With marketing budgets becoming more compressed, Bloomberg Media is tasked with the challenge of doing more with less when it comes to connecting with audiences, according to Mirabella El Baze, global head of client growth.
El Baze and Christine Cook, global chief revenue officer, discussed new avenues Bloomberg and its clients can take to provide meaning and utility to their audiences in the Variety Studio, presented by Canva, at Advertising Week. An early suggestion to help cut costs, integrate AI, which Bloomberg is attempting to leverage across three dimensions.
“One is how we cover it and making sure we’re at least covering the story,” El Baze said. ‘We have the largest technology newsroom, so really leveraging that as a resource. The second is how we integrate it into our product. I think we’ve been doing so in our digital products since 2016 … learning to really optimize the user experience. And then thirdly, making sure we’re doing everything we can to support our partners, who are marketers, who are advertising leaders, who are media leaders, in terms of arming them with the intelligence they need to start that journey on their own.”
While data can be a crucial tool to reaching and analyzing audiences, it is not enough to fully understand the needs of audiences. For this reason, Cook said it is crucial to acquire insights — not just data. She added that a multi-channel approach to marketing is critical, as well as smarter alignments that include intersectionality.
“For example, in Q1, we’re launching another one of Bloomberg Originals’ ‘An Optimist’s Guide to the Planet’ with Nikolai Coster Waldau. He is not only a successful actor from ‘Game of Thrones,’ his passion is sustainability and [he has] an alliance with the United Nations. So we’ve done a show, more of an infotainment show, and allowed our clients to come in and partner,” Cook said.
El Baze added that finding these priorities allows them to reach new audiences: “Creating moments in time that break through the clutter and really stand out as moments on their own, I think is something that we’re going to continue to see and has been really effective.”
As for connecting with younger audiences, the two said Bloomberg has been able to introduce the concept of influencing into journalism. “What we have been investing in and doing is pinpointing key journalists or editorial talent that we have around key topics that can kind of start to influence on their own,” El Baze said.
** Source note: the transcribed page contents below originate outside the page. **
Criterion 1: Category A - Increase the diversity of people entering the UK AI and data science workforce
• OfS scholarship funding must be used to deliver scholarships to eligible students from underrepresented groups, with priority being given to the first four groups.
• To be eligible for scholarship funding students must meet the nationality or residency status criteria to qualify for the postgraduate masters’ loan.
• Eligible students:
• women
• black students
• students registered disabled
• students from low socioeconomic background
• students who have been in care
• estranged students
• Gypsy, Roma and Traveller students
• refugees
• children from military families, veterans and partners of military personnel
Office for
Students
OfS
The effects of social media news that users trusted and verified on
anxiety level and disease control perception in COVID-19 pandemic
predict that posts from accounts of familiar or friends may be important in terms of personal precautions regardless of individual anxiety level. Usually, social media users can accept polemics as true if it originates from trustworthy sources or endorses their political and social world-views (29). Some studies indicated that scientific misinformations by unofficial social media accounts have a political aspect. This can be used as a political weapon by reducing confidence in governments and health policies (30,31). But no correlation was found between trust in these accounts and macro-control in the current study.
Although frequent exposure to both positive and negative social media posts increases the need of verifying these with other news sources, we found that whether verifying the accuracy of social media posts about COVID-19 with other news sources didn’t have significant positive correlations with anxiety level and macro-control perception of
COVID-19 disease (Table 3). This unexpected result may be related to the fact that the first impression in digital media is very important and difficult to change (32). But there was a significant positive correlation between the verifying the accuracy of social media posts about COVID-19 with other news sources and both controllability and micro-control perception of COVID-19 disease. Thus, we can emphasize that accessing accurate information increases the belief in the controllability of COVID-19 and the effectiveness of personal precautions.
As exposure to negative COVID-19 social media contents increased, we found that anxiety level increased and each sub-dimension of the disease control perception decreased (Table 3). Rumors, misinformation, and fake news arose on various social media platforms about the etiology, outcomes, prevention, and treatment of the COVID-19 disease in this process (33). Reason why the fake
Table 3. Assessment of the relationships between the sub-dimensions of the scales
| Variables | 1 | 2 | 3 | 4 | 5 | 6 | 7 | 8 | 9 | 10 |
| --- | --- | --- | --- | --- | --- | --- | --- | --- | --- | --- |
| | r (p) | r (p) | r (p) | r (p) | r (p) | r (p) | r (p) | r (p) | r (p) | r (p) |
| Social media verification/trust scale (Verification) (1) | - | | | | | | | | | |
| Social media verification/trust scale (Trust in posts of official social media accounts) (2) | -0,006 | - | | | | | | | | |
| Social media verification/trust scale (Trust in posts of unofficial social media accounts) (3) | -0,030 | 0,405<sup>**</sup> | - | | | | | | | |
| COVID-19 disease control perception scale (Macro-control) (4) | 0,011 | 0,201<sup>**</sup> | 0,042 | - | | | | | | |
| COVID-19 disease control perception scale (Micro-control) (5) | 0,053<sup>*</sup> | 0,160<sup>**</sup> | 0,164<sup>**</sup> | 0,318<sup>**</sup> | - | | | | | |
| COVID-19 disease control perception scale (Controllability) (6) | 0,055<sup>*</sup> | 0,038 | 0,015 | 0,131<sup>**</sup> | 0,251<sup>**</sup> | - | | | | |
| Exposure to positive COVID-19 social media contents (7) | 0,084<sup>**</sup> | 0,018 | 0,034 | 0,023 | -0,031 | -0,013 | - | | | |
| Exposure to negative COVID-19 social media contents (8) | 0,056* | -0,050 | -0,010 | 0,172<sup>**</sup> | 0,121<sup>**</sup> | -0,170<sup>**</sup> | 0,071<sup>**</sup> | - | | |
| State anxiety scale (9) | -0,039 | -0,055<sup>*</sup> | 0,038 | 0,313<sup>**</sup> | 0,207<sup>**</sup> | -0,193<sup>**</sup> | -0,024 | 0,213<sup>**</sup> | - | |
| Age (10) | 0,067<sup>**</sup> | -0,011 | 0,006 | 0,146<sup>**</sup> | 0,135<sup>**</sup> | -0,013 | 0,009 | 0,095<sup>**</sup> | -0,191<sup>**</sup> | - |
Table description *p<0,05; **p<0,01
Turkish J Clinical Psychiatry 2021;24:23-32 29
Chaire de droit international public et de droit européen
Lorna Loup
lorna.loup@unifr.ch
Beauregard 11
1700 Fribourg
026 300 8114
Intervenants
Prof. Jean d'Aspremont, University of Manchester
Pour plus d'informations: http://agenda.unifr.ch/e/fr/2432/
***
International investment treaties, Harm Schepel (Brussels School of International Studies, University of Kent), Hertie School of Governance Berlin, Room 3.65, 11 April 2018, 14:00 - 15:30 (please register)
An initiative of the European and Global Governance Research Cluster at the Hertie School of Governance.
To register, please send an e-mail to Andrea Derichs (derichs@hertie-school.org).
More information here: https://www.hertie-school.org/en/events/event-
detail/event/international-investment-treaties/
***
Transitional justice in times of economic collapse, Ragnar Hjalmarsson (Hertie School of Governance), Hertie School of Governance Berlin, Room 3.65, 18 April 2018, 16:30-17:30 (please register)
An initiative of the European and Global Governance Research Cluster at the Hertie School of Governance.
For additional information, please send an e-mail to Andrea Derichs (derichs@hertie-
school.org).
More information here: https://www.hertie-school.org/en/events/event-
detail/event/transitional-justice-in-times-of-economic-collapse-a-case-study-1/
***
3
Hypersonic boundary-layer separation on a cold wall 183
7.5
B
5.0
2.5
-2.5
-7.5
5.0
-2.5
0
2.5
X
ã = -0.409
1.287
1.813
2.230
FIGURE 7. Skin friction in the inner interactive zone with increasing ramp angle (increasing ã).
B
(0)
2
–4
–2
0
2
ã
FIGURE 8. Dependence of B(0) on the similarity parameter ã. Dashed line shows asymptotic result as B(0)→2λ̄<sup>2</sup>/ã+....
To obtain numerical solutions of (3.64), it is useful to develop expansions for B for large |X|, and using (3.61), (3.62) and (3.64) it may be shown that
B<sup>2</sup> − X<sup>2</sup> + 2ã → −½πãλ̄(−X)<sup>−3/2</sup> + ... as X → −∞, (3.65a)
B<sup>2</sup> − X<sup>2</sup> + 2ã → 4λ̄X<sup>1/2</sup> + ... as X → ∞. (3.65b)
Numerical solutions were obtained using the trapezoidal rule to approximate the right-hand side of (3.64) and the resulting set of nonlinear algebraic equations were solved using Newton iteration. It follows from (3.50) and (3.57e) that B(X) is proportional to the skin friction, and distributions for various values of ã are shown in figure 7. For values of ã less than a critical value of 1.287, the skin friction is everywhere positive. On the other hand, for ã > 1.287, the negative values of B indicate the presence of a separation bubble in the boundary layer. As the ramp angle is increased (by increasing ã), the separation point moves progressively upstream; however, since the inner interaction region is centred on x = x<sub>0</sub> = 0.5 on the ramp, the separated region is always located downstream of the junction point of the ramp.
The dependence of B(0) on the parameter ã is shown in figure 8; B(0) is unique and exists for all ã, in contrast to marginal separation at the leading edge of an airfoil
While they will continue implementing those strategies in the near future, the two said that it will be difficult to predict consumer consumption, especially with 2024 looking to be a complex year.
“With elections in the U.S. and in a lot of major markets, with a lot of geopolitical challenges, with COVID, with the racial reckoning that we saw — we saw a lot of brands and a lot of our partners lean in in a really big way, and others that didn’t. I think we’re entering another year where we’re going to see a similar bifurcation super,” El Baze said.